3

Let's say we have two very large data frames - A and B. Now, I understand if I use same hash partitioner for both RDDs and then do the join, the keys will be co-located and the join might be faster with reduced shuffling (the only shuffling that will happen will be when the partitioner changes on A and B).

I wanted to try something different though - I want to try broadcast join like so -> let's say the B is smaller than A so we pick B to broadcast but B is still a very big dataframe. So, what we want to do is to make multiple data frames out of B and then send each as broadcast to be joined on A.

Has anyone tried this? To split one data frame into many I am only seeing randomSplit method but that doesn't look so great an option.

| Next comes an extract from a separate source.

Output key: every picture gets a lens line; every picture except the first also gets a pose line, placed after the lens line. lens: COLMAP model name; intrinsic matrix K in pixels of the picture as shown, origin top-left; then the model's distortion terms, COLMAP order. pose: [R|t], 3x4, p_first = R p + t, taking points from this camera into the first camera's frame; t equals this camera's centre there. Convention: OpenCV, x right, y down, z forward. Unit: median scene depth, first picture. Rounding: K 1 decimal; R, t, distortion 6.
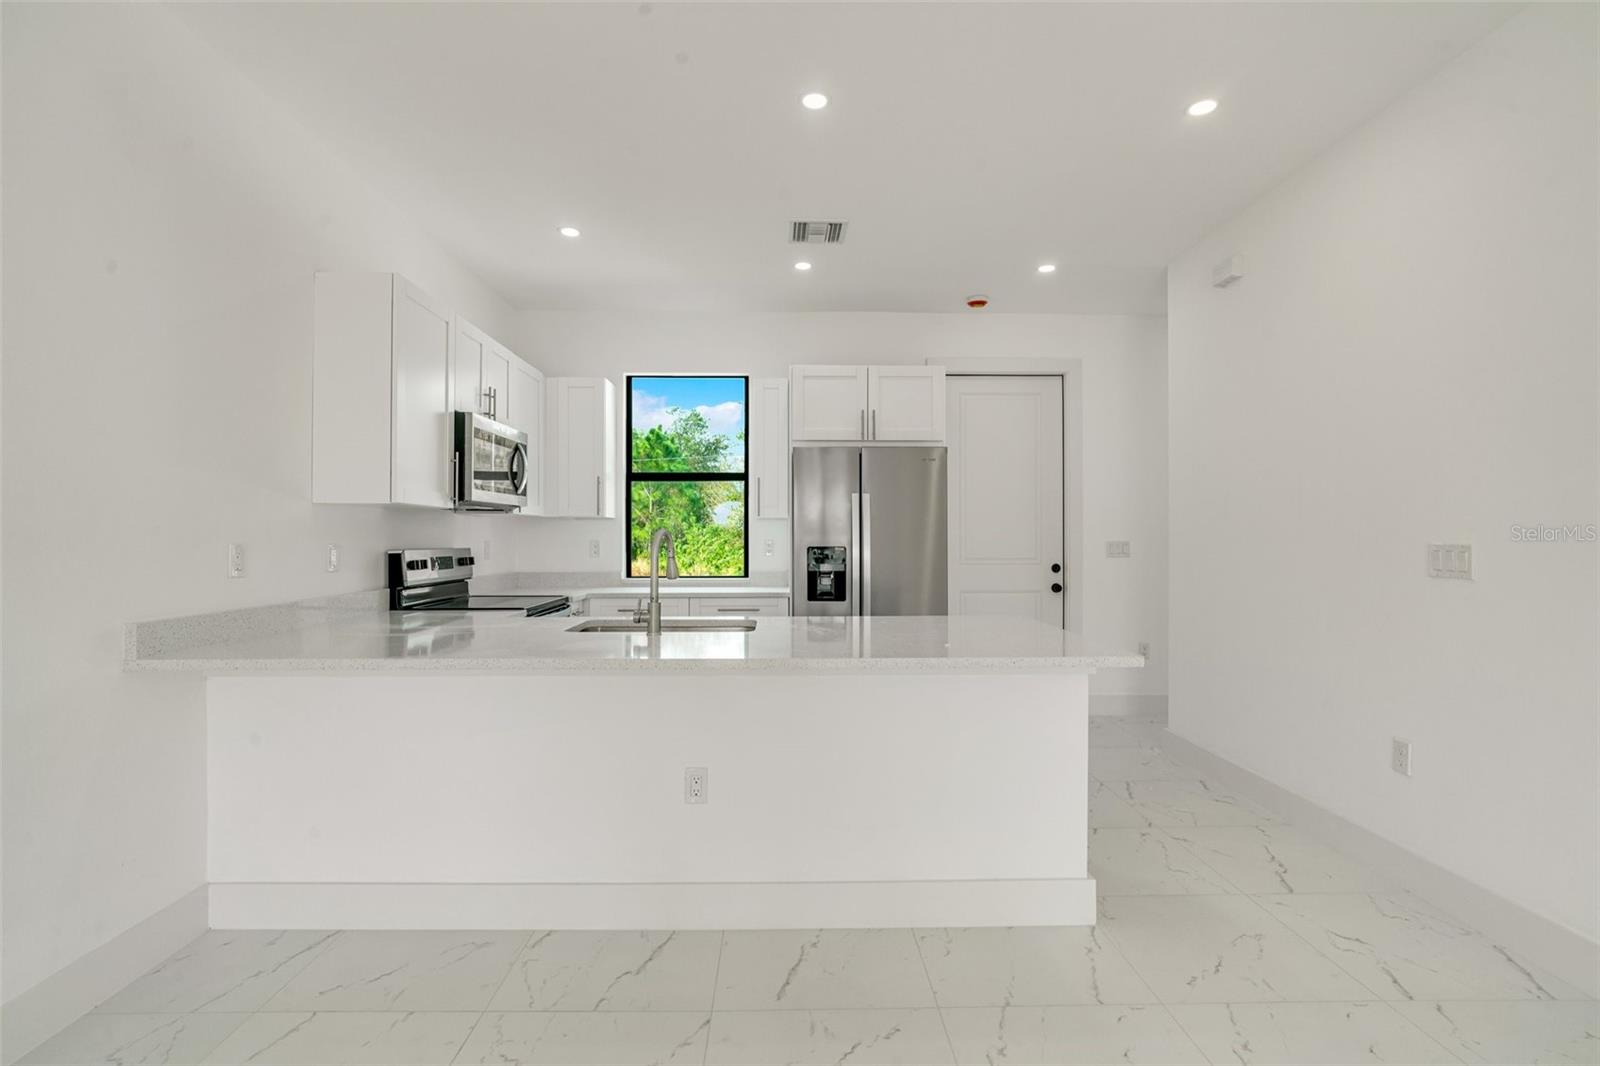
lens RADIAL K [[753.6, 0, 796.8], [0, 753.6, 537.2], [0, 0, 1]] dist [-0.008774, 0.001003]
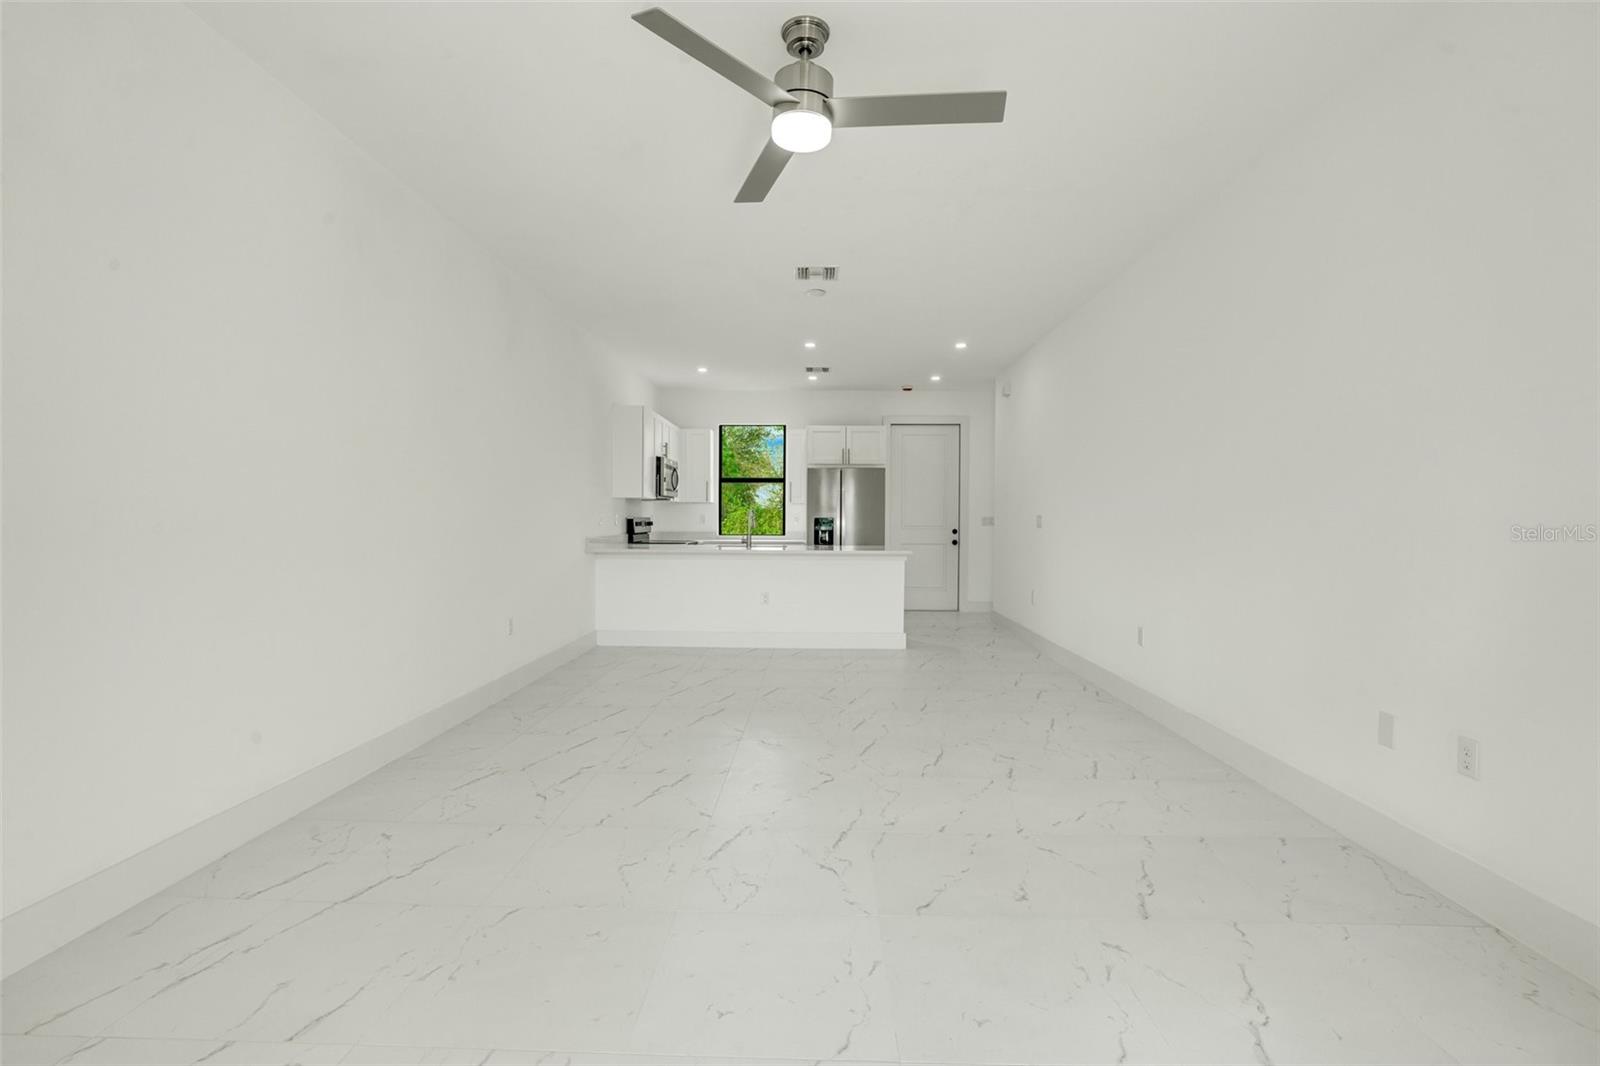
lens RADIAL K [[753.6, 0, 798.9], [0, 753.6, 534.2], [0, 0, 1]] dist [-0.008774, 0.001003]
pose [[0.998736, 0.006931, -0.049792, 0.071987], [-0.005903, 0.999767, 0.020767, 0.014635], [0.049924, -0.020447, 0.998544, -0.985746]]
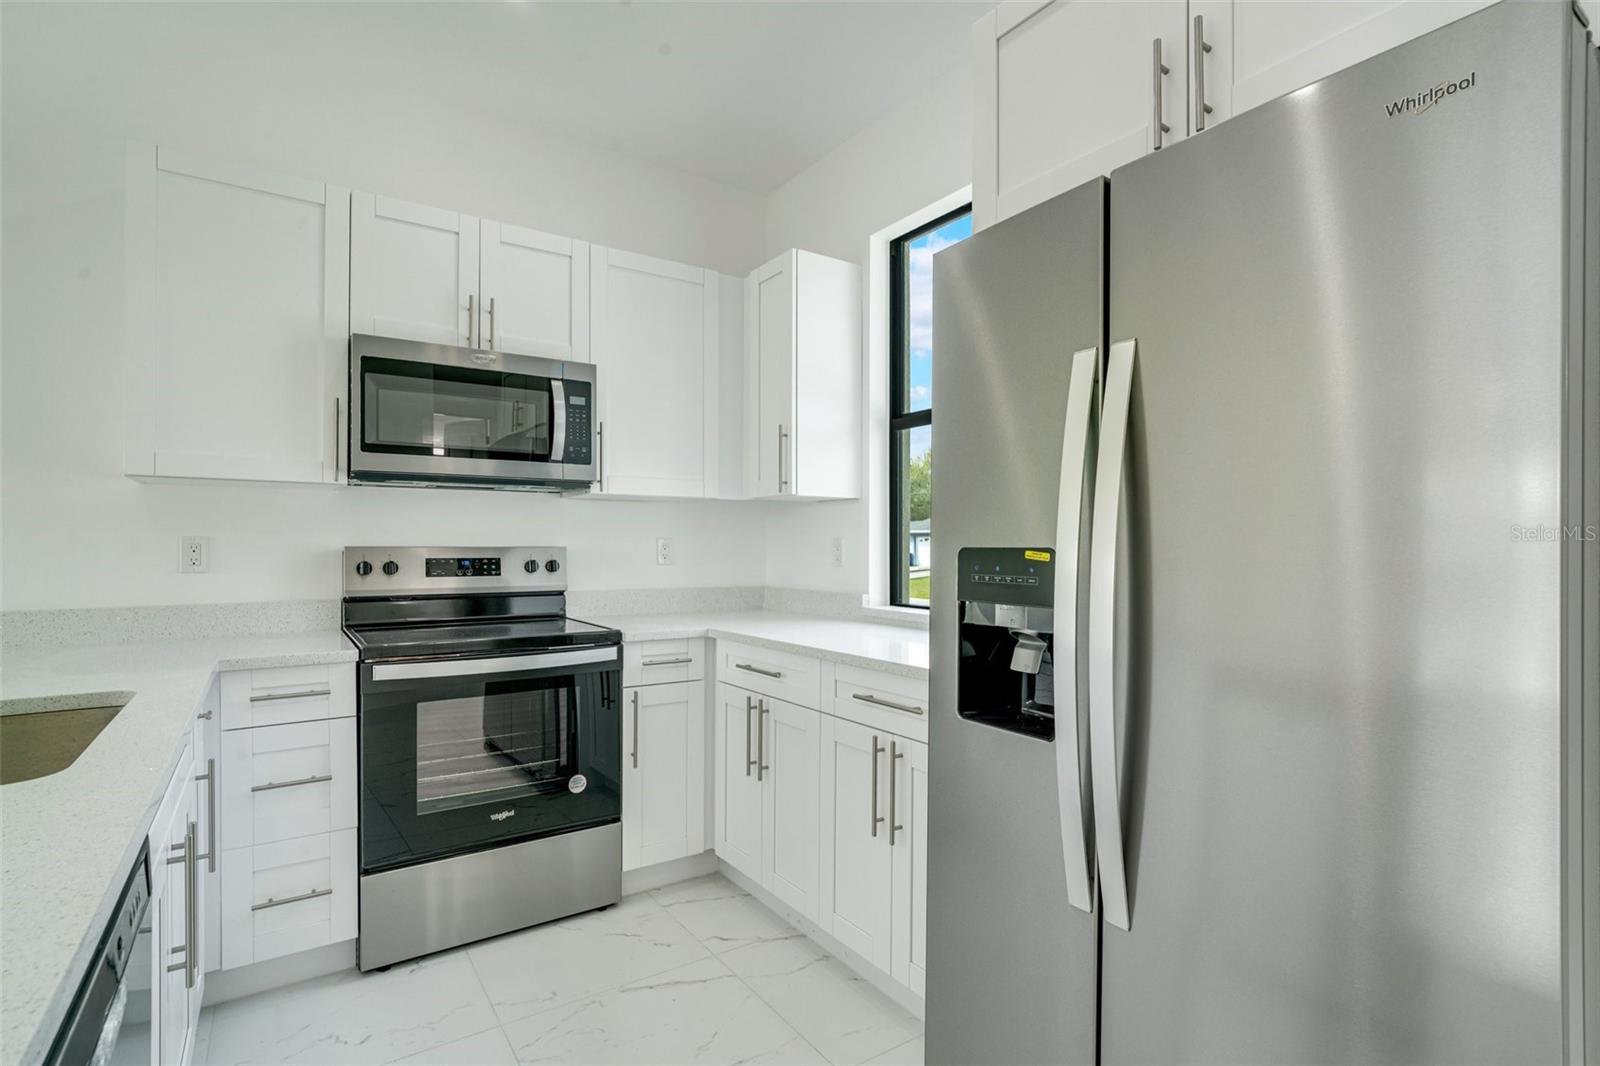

Any other better way to accomplish this task?

Thanks!

Kumar Vaibhav
  • 2,632
  • 8
  • 32
  • 54

1 Answers1

5

Has anyone tried this?

Yes, someone already tried that. In particular GoDataDriven. You can find details below:

They claim pretty good results for skewed data, however there are three problems you have to consider doing this yourself:

  • There is no split in Spark. You have to filter data multiple times or eagerly cache complete partitions (How do I split an RDD into two or more RDDs?) to imitate "splitting".
  • Huge advantage of broadcast is reduction in the amount of transferred data. If data is large, then amount of data to be transferred can actually significantly increase: (Why my BroadcastHashJoin is slower than ShuffledHashJoin in Spark)
  • Each "join" increases complexity of the execution plan and with long series of transformations things can get really slow on the driver side.

randomSplit method but that doesn't look so great an option.

It is actually not a bad one.

Any other better way to accomplish this task?

You may try to filter by partition id.